KADIN BEDENİ NESNELLEŞTİRİLİYOR
Gelecek Partisi Konya İl Kadın Kolları Başkanı Çiğdem Türker de yaptığı konuşmada,
“25 Kasım tüm dünyada kadınların şiddete karşı mücadelesinin küresel olarak birleştiği bir gündür. Bilindiği üzere yıllık kadın ölümlerinde bilanço her geçen gün artmakta, tecavüz ve ölüm haberleri magazinleştirilip, kadın bedeni nesnelleştirilerek bir reyting malzemesi haline getirilmektedir.
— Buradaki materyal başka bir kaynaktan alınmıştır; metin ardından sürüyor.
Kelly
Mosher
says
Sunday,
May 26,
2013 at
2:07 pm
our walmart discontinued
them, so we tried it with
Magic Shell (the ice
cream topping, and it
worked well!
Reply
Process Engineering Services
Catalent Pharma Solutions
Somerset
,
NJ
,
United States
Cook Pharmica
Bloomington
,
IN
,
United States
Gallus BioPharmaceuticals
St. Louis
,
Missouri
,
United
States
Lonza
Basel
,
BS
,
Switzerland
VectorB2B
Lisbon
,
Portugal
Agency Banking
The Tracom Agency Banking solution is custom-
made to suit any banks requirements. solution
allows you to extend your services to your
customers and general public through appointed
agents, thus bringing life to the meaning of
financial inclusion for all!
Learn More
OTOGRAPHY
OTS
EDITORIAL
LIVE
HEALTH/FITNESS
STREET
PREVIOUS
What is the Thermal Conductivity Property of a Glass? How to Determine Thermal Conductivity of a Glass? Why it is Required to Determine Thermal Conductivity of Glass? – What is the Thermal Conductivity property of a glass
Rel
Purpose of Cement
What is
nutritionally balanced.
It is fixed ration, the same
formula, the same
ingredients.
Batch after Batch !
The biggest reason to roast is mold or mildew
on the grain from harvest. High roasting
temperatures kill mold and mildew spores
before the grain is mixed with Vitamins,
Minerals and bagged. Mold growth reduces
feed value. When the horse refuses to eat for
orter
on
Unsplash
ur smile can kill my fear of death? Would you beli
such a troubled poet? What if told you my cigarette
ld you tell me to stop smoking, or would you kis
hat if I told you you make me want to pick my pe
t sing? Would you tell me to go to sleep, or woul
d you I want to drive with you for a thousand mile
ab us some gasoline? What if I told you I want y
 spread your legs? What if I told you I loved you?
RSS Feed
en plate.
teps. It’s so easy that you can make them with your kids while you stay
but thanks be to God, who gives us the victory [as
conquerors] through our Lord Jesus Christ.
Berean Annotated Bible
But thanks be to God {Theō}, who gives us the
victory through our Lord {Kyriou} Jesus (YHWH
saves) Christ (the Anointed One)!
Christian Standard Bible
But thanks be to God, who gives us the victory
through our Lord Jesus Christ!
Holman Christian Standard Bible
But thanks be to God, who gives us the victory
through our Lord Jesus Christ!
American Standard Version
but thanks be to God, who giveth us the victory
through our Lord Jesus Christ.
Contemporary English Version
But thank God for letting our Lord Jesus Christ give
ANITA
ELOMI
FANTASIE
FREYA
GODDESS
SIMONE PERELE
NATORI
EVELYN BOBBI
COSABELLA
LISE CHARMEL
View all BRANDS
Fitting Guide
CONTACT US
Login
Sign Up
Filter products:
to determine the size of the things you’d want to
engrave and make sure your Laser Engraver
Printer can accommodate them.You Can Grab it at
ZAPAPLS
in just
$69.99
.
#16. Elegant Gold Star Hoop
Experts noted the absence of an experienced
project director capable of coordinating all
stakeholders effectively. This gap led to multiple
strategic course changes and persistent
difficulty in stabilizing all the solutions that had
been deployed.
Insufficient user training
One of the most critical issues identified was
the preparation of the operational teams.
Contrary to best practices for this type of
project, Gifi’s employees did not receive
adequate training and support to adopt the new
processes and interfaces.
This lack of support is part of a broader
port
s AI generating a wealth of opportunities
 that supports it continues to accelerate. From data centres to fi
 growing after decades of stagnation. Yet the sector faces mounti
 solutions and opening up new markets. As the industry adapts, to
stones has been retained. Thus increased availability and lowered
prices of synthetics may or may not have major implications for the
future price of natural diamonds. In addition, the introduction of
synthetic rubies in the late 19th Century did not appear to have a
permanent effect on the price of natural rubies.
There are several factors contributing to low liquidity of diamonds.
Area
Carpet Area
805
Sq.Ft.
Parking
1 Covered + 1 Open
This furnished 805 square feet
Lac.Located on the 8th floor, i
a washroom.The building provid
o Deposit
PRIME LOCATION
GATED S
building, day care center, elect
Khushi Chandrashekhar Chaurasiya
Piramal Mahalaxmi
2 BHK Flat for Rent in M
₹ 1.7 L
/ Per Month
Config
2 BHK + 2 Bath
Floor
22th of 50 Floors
Yasal mevzuattaki tüm değişiklik ve düzenlemelere rağmen, kadına yönelik şiddet katlanarak devam etmektedir. Şiddetin temel nedeniyse toplumsal zihniyet dönüşümünün sağlanamamış olması ve şiddetin kaynağına odaklı çözümlerin geliştirilemeyerek, sahici bir iradenin ortaya konulamamasıdır. Kadına yönelik şiddet toplumun kanayan bir yarası olarak çözüme kavuşmayı beklemektedir. Bu bağlamda, devletin kurum ve kuruluşlarına büyük görevler düşmektedir. Devletin kadına yönelik şiddetle mücadelede çok yönlü ve bütüncül politikalar üretmesinin yanı sıra mücadelenin toplumsal düzeyde bir bilinç oluşturmak kaydıyla, genele yayılarak, etkin ve kararlı bir şekilde yürütülmesi gerekliliği vardır. 25 Kasım Kadına Yönelik Şiddete Karşı Uluslararası Mücadele Günü vesilesi ile şiddetin son bulduğu, hak ve özgürlüklerden yararlanma noktasında cinsiyet eşitliğinin sağlandığı bir dünya temenni ediyor, saygılarımızı sunuyoruz” dedi.